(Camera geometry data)
☆ ☆ ☆

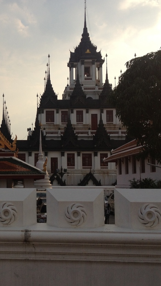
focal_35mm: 55
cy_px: 150
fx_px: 417
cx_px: 19
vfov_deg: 37.8
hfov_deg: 21.4
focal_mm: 4.28
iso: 64
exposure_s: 1/2404
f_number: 2.4
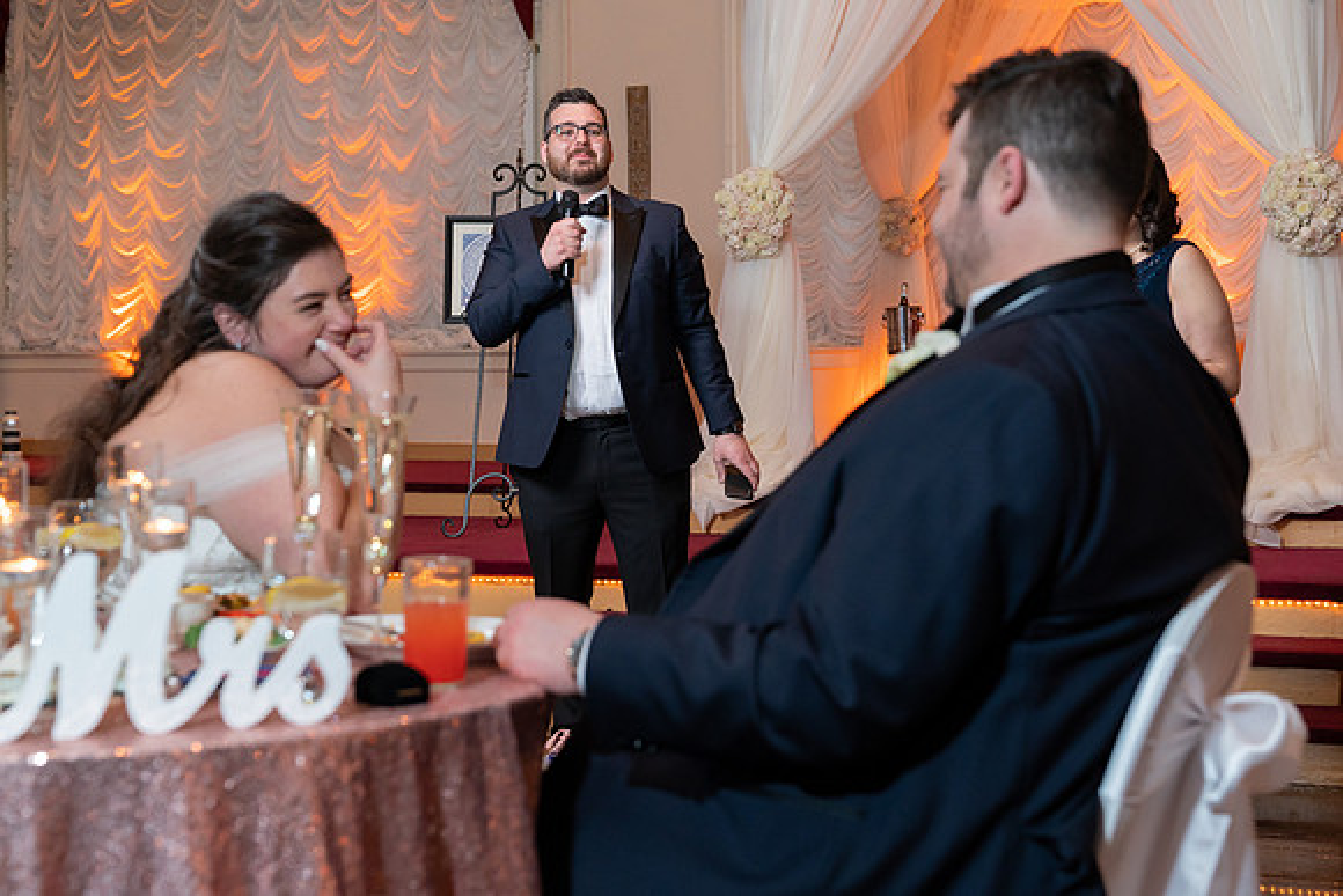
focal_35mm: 51
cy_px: 448
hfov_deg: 39.1
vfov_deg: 26.6
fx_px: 1893
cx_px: 672
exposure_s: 1/100
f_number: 4
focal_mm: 48
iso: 2000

☆ ☆ ☆

▶ PROBLEM STATEMENT
Copy every entry exactly, leaving out the pictures.

▶ YOUR RESPONSE
focal_35mm: 55
cy_px: 150
fx_px: 417
cx_px: 19
vfov_deg: 37.8
hfov_deg: 21.4
focal_mm: 4.28
iso: 64
exposure_s: 1/2404
f_number: 2.4
focal_35mm: 51
cy_px: 448
hfov_deg: 39.1
vfov_deg: 26.6
fx_px: 1893
cx_px: 672
exposure_s: 1/100
f_number: 4
focal_mm: 48
iso: 2000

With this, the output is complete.